Advertisement

Youth Teeters on the Brink of Gang Life : Adolescence: Like many, Rafael Perez, 15, feels pressure to fit in.

Share
TIMES STAFF WRITER

Rafael Perez has a noisy gait. As he walks, the legs of his pants rub against each other and the seat of his trousers sags precariously toward his heels, where his pants bunch up and scrape against the sidewalk.

His oversize Ben Davis trousers, his black Ben Davis shirt and his buzz-cut hairstyle are indistinguishable from those favored by many of his fashion-conscious classmates at San Fernando Junior High School.

But to his mother, they are cause for concern, because while such styles have become a uniform for many school-age kids, they have also become the de facto uniform of many gang members.

And 15-year-old Rafael, according to those close to him, appears to be on the brink of going from imitation gangster to the real thing--joining thousands of other teen-agers in the San Fernando Valley, who at adolescence, the most awkward time of their lives, hook up with gangs and sometimes don’t make it to adulthood.

Advertisement

Rafael lives in a dangerous age, according to a recent national study. For boys age 15 to 19, the homicide rate soared 154% between 1985 and 1991, the Centers for Disease Control reported recently.
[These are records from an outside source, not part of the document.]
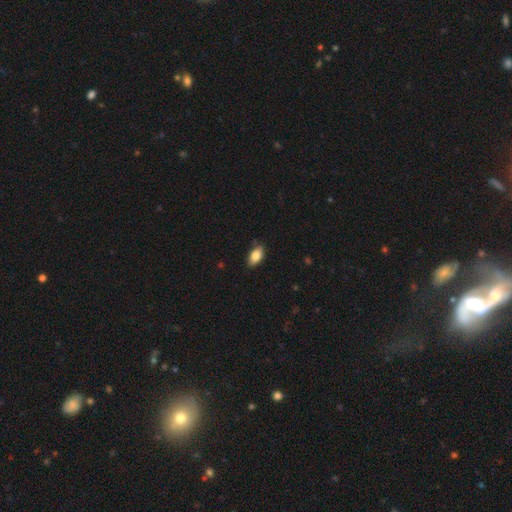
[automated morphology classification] smooth 84%, featured or disk 9%, star or artifact 7%. Down the decision tree: how rounded — in between (92%); merging — none (82%).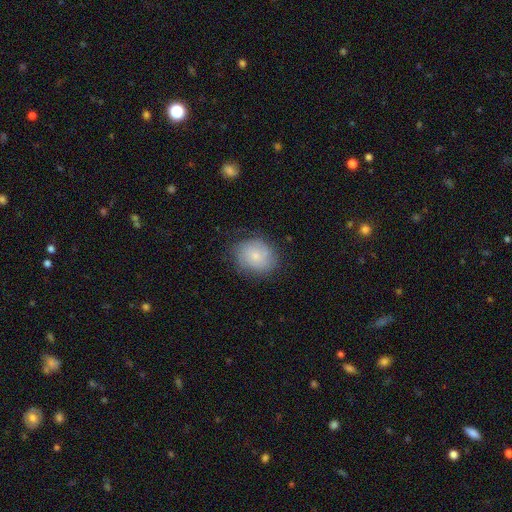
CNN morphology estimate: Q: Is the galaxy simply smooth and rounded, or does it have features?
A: smooth — 72%.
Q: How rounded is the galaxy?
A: round — 59%.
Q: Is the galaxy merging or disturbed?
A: none — 74%.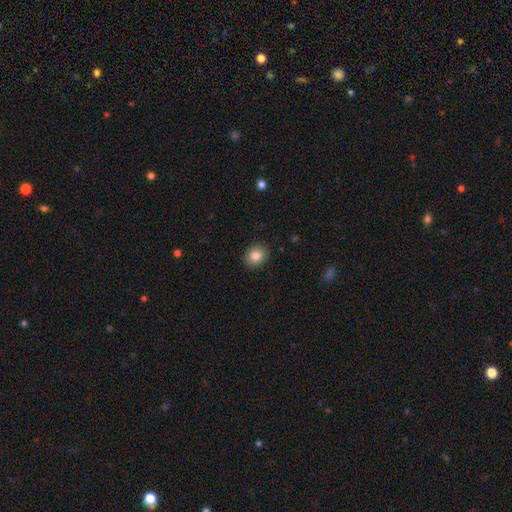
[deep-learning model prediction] smooth 84%, star or artifact 9%, featured or disk 7%. Down the decision tree: how rounded — round (72%); merging — none (90%).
The proliferation of gangs, the study’s authors say, is the primary reason for that explosion.

“There are a lot of pressures,” said Arturo del Rio, Rafael’s principal at San Fernando Junior High School. “The kids want to be conformist. They don’t want to be seen as nerds. Gang members have this aura of being feared and admired. They apparently have no worries about consequences, so they are put on a pedestal by many youngsters.”
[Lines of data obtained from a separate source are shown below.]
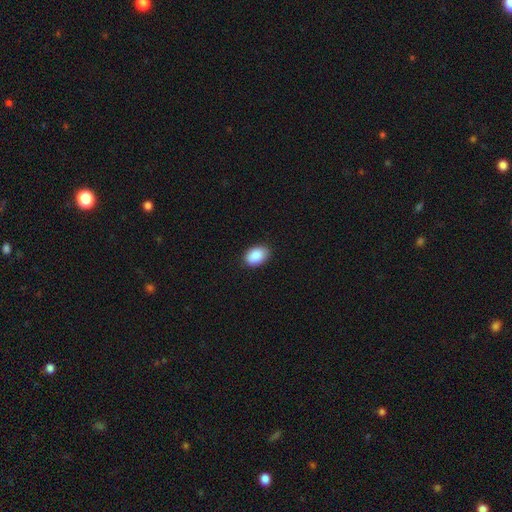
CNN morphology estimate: Smooth or featured? smooth (89%)
How rounded? in between (84%)
Merging? none (88%)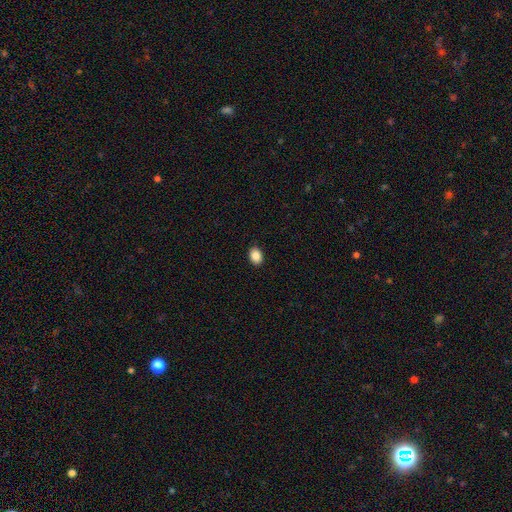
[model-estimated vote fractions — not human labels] The model was most divided on "how rounded": in between: 70%, round: 29%, cigar-shaped: 1%. More confident: merging — none (91%); smooth or featured — smooth (88%).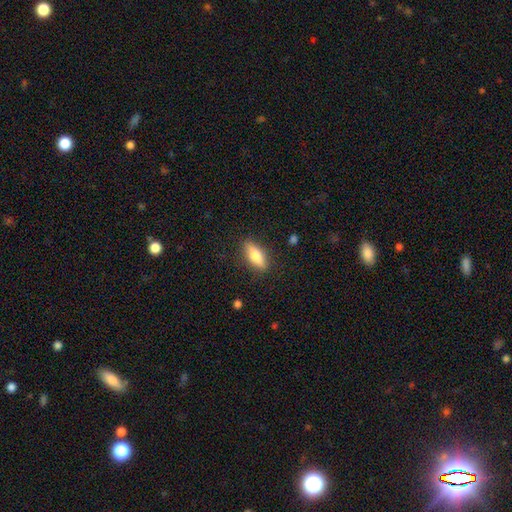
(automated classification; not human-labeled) Smooth or featured? smooth (73%)
How rounded? in between (64%)
Merging? none (85%)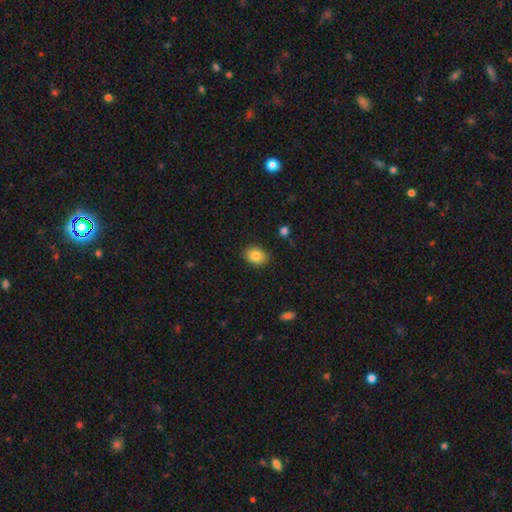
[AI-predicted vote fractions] Q: Smooth or featured?
A: smooth (84%); runner-up: star or artifact (9%)
Q: How rounded?
A: in between (57%); runner-up: round (42%)
Q: Merging?
A: none (88%); runner-up: minor disturbance (8%)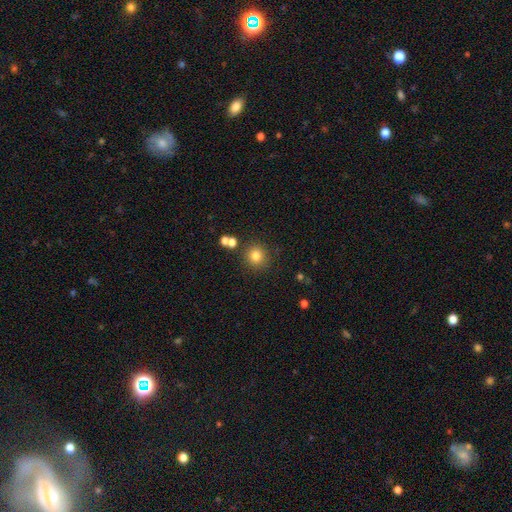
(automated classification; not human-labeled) smooth_or_featured: smooth (p=0.80) [alt: star or artifact p=0.13]
how_rounded: round (p=0.91) [alt: in between p=0.08]
merging: none (p=0.82) [alt: minor disturbance p=0.09]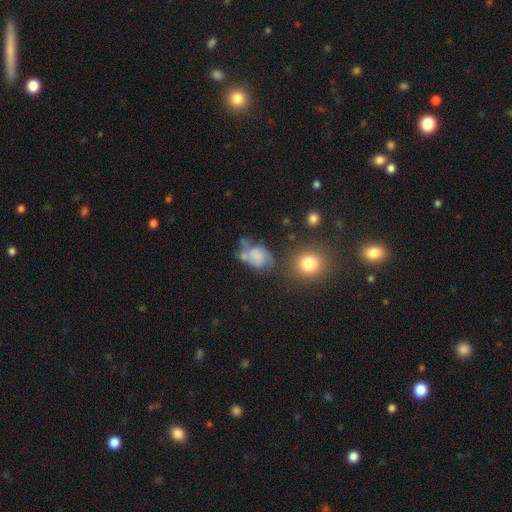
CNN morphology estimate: smooth-or-featured: smooth: 51% | featured or disk: 37% | star or artifact: 12%
  how-rounded: in between: 64% | round: 34% | cigar-shaped: 2%
  merging: none: 35% | minor disturbance: 25% | merger: 20% | major disturbance: 20%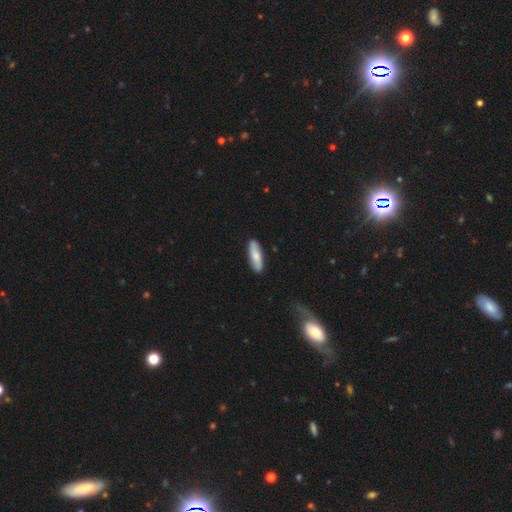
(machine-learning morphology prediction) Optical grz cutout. It shows a smooth galaxy with no disk features (70%) that is cigar-shaped (49%, tied with in between). Merging: none (87%).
In the Valley, a yearlong truce among Latino gang members helped gang homicides drop to nine during the first eight months of 1994, compared to 35 during the same period the year before, according to Los Angeles Police Department statistics.
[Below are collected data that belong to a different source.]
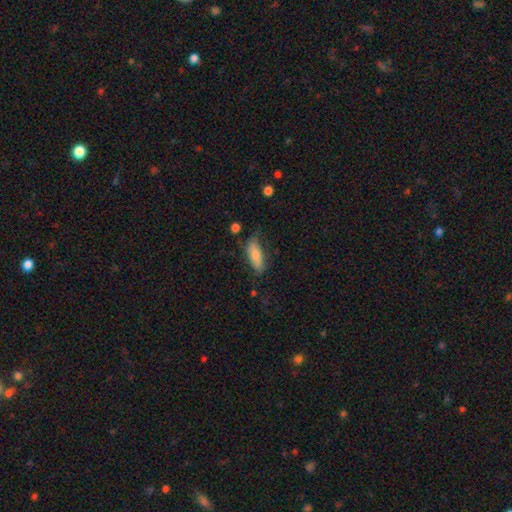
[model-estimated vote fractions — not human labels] smooth-or-featured: smooth: 73% | featured or disk: 20% | star or artifact: 6%
  how-rounded: in between: 66% | cigar-shaped: 32% | round: 2%
  merging: none: 62% | minor disturbance: 27% | major disturbance: 9% | merger: 3%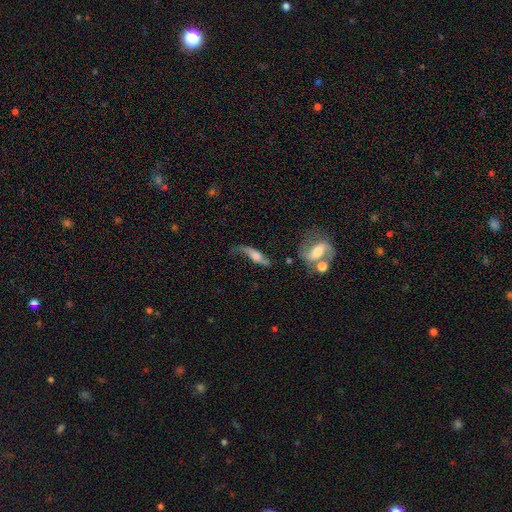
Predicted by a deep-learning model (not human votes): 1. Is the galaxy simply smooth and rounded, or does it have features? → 61% featured or disk, 30% smooth, 8% star or artifact.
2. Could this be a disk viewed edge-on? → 58% no, 42% yes.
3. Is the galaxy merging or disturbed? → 44% none, 27% minor disturbance, 20% major disturbance, 9% merger.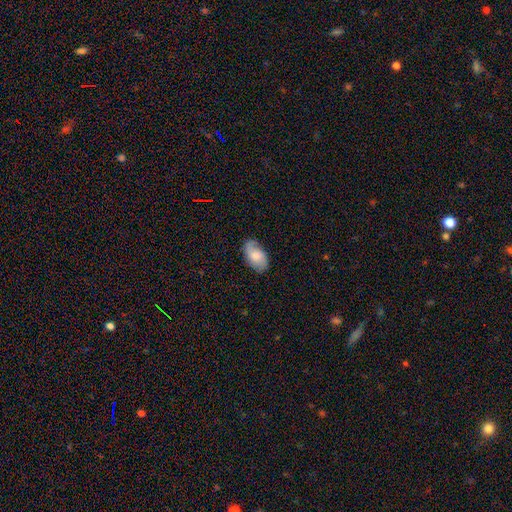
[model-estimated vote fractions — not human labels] The model was most divided on "smooth or featured": smooth: 58%, featured or disk: 35%, star or artifact: 7%. More confident: how rounded — in between (93%); merging — none (72%).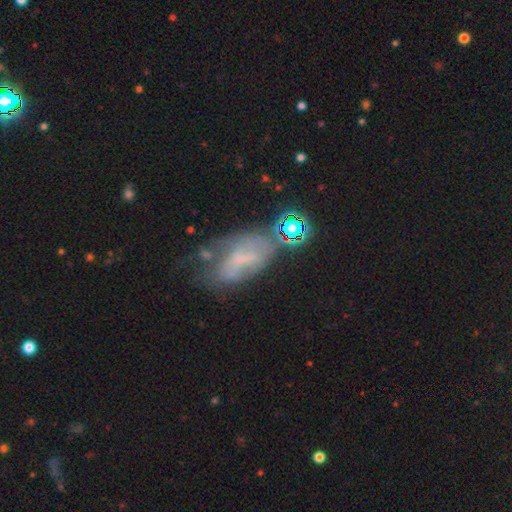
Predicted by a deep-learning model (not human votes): The model was most divided on "merging": none: 38%, minor disturbance: 26%, major disturbance: 25%, merger: 12%. Remaining: smooth or featured — featured or disk (47%).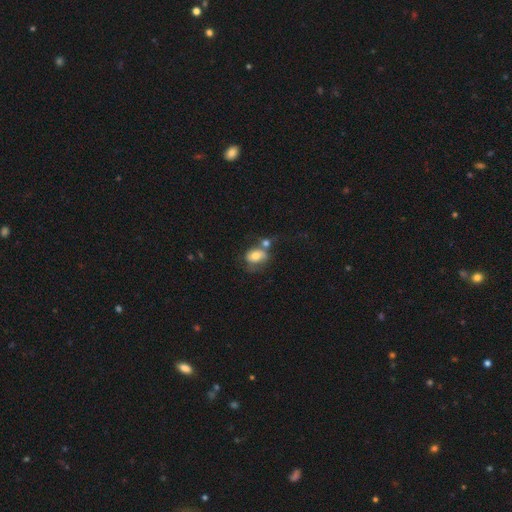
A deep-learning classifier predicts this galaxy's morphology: Q: Smooth or featured?
A: smooth (67%); runner-up: featured or disk (25%)
Q: How rounded?
A: in between (71%); runner-up: round (28%)
Q: Merging?
A: merger (38%); runner-up: none (30%)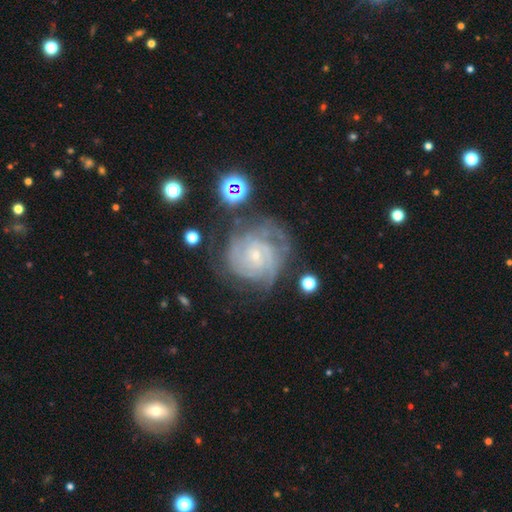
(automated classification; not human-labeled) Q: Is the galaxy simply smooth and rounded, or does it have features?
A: featured or disk — 81%.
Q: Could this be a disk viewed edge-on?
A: no — 98%.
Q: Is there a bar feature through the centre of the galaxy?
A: no — 66%.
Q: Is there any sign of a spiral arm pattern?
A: yes — 93%.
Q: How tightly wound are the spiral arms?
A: tight — 68%.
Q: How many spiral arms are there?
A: can't tell — 39%.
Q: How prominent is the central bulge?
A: small — 78%.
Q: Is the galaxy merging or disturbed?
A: none — 59%.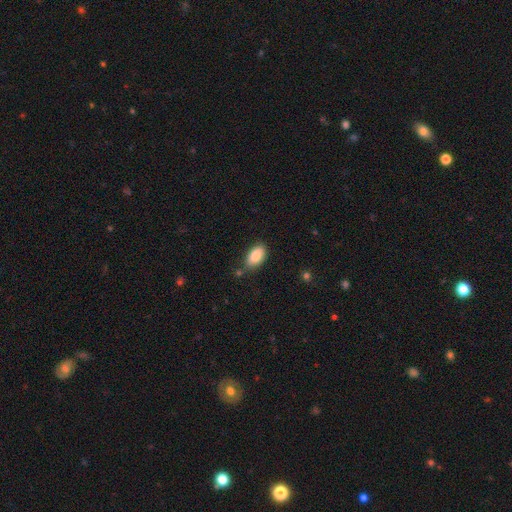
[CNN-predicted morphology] A smooth galaxy with no disk features (86%) that is in between round and cigar-shaped (93%). Merging: none (73%).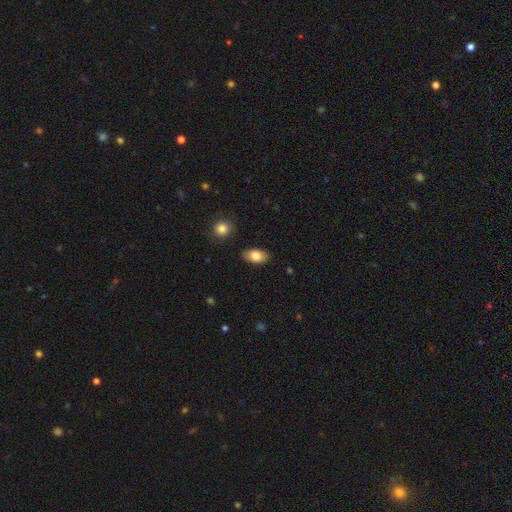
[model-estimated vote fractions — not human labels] Smooth or featured? Predicted: smooth (p=0.82). How rounded? Predicted: in between (p=0.92). Merging? Predicted: none (p=0.86).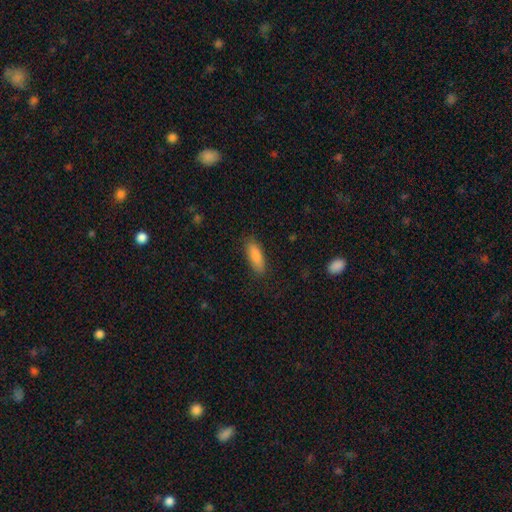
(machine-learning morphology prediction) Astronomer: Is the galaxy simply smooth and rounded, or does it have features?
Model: smooth — 87%.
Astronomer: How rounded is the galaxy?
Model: in between — 62%.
But other violent crimes committed by gangsters have increased, police say.

“Maybe they’re not killing people as often, but they are as violent as they ever were,” said LAPD Lt. Fred Tuller, coordinator of the Valley’s CRASH anti-gang detail.

Rafael, who drifts easily from a determined silence to a joyous boisterousness, is a study in tension over gang temptation.

In his case, the gang is called Paxton Street, one of about 15 Latino gangs in Pacoima. On the other side, trying to pull him to safety, are his mother and several counselors at Hope in Youth, an anti-gang organization that works with at-risk kids and their families.

Advertisement

Sometimes the dual forces tugging at Rafael lead to almost comical results:

* A few weeks ago, while on a graffiti paint-out with Hope in Youth, he recognized his own scrawl. He painted over it, somewhat reluctantly.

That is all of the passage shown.